## WHAT YOU WILL DO
1. Please quote the Mombasa attacks account from "At about the" up to and including "carrying 271 passengers.".
2. List every distance or altitude stated in the Mombasa attacks account.

## SOURCE PASSAGE
......
The Mombasa attacks occurred on 28th November 2002 in Mombasa, Kenya. In the first of the two co-ordinated attacks, terrorists crashed a VBIED through a guard gate and onto the lobby steps of the Paradise Hotel, a popular seaside resort.
One terrorist wearing a bomb belt leaped from the vehicle and detonated his device inside the hotel lobby. His co-conspirators detonated the explosives packed in the vehicle, demolishing a large part of the 160-room thatched-roof hotel within minutes.
Amid the screams and billowing black smoke, thirteen people were dead. Scores were badly injured. As the air filled with the smell of burned flesh, several witnesses spotted a single hand flung nearly 200m away.
At about the same time the other terrorist attack was launched. Two shoulder-launched surface-to-air missiles (MANPADs) were fired at a Boeing 757 airliner owned by Arkia Airlines as it took off from Moi International Airport, carrying 271 passengers.
The pilot was 90 seconds into his flight at about 3,000 feet, when he felt an unexpected thump. He thought it was the impact of a bird hitting the fuselage of the aircraft. But he quickly realised something far more frightening had happened when crew members reported two white stripes of smoke streaming past the jet’s tail, only 100 metres away. Missiles had narrowly missed his aircraft.
......
## RECORDED DATA
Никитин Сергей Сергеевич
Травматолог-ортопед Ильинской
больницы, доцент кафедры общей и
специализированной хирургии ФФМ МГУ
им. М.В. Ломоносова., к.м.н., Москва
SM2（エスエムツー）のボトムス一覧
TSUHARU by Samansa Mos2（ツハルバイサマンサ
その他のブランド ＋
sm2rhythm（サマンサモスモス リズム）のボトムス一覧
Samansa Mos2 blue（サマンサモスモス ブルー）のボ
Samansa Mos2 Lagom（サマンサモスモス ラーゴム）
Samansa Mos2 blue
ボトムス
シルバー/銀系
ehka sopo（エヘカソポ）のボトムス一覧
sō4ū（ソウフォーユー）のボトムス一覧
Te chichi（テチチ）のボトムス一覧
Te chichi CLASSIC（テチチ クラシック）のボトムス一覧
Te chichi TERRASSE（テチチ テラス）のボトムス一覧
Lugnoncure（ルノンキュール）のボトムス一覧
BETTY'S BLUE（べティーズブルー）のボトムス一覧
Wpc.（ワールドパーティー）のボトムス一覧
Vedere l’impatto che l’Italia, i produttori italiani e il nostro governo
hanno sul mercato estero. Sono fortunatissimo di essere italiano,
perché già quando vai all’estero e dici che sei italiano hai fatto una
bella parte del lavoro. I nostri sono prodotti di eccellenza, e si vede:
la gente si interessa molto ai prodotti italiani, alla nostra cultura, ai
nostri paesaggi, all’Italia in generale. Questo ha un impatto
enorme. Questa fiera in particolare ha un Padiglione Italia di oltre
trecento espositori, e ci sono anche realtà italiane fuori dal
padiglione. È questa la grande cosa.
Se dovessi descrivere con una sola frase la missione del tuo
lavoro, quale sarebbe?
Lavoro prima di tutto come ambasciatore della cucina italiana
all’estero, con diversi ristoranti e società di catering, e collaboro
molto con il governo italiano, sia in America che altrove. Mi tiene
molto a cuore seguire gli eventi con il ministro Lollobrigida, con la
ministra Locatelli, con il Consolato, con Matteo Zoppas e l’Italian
......
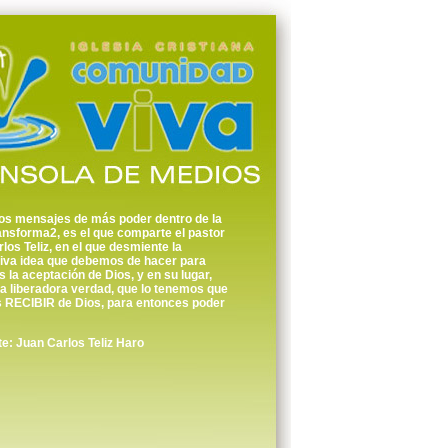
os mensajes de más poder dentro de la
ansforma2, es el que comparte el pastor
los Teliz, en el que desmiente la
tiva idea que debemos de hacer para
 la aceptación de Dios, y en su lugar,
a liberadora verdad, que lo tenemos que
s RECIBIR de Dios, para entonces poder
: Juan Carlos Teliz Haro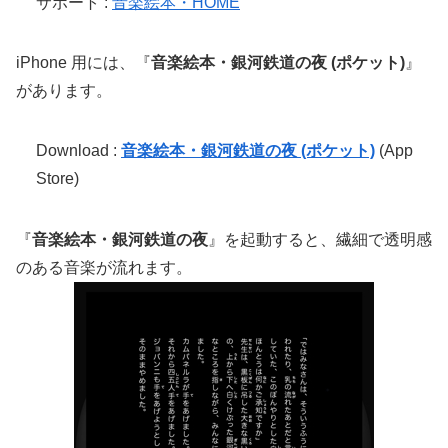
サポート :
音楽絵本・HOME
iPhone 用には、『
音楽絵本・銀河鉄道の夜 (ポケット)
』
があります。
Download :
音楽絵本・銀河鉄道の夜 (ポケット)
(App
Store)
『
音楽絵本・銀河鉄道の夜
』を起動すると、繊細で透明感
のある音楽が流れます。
......
## COMPLETED EXERCISE
1.
At about the same time the other terrorist attack was launched. Two shoulder-launched surface-to-air missiles (MANPADs) were fired at a Boeing 757 airliner owned by Arkia Airlines as it took off from Moi International Airport, carrying 271 passengers.

2.
- nearly 200m
- about 3,000 feet
- only 100 metres